Text shown -
1) The random forest is highly over-trained with the growth of the number of trees – False.

2) With a very small number of trees (5, 10, 15), a random forest performs worse than with a larger number of trees – True.

3) As the number of trees in a random forest grows, at some point there are enough trees for a high quality classification, and then the quality does not change significantly. – True.

4) With a large number of features (for a given dataset – 40, 50), the quality of classification becomes worse than with a small number of features (5, 10). This is due to the fact that the fewer features are selected at each node, the more different the trees are (because trees are highly unstable to changes in the training sample), and the better their composition works. – True.

5) With a large number of features (40, 50, 60), the quality of classification is better than with a small number of features (5, 10). This is due to the fact that the more features – the more information about the objects, which means that the algorithm can make predictions more accurately. – False.

Task details - Pick up the numbered true/false statements about random forests above after statement 5, adding further statements in the same format.

Extracted entries -
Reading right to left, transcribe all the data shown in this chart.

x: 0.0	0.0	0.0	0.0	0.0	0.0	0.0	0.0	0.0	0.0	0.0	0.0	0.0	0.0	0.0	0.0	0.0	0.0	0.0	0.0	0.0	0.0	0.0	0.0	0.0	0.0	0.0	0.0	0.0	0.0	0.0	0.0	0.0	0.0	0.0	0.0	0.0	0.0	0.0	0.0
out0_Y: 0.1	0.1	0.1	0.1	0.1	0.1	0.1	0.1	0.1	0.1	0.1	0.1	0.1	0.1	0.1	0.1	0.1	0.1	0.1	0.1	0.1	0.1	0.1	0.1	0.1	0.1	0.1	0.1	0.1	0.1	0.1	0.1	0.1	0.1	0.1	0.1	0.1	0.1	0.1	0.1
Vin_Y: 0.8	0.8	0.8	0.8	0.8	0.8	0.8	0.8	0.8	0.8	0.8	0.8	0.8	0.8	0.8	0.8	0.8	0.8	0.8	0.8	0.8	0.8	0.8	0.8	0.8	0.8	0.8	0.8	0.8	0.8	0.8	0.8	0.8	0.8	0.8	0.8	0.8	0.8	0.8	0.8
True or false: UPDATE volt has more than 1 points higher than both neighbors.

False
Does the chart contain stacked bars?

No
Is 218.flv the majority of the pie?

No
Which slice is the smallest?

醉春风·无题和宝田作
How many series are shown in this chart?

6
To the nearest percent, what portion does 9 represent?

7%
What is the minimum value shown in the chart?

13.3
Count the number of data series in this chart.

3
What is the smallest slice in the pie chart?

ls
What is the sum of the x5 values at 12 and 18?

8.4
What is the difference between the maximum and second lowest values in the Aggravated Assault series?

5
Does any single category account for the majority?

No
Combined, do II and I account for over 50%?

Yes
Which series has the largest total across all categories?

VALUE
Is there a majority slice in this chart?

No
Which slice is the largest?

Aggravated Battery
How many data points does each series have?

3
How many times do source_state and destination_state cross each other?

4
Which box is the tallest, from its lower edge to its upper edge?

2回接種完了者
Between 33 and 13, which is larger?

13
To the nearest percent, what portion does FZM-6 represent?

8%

Answer box -
6) With a small maximum depth of trees (5-6), the quality of the random forest is much better than without a depth limit, since the trees are not retrained. As the depth of the trees increases, the quality deteriorates. – False.

7) With a small maximum depth of trees (5-6), the quality of the random forest is noticeably worse than without restrictions, since the trees are obtained under-trained. With increasing depth, the quality first improves, and then does not change significantly, because due to averaging forecasts and differences in trees, their over-training in bagging does not affect the final quality (all trees are pre-trained differently, and when averaging, they compensate for each other’s over-training). – True.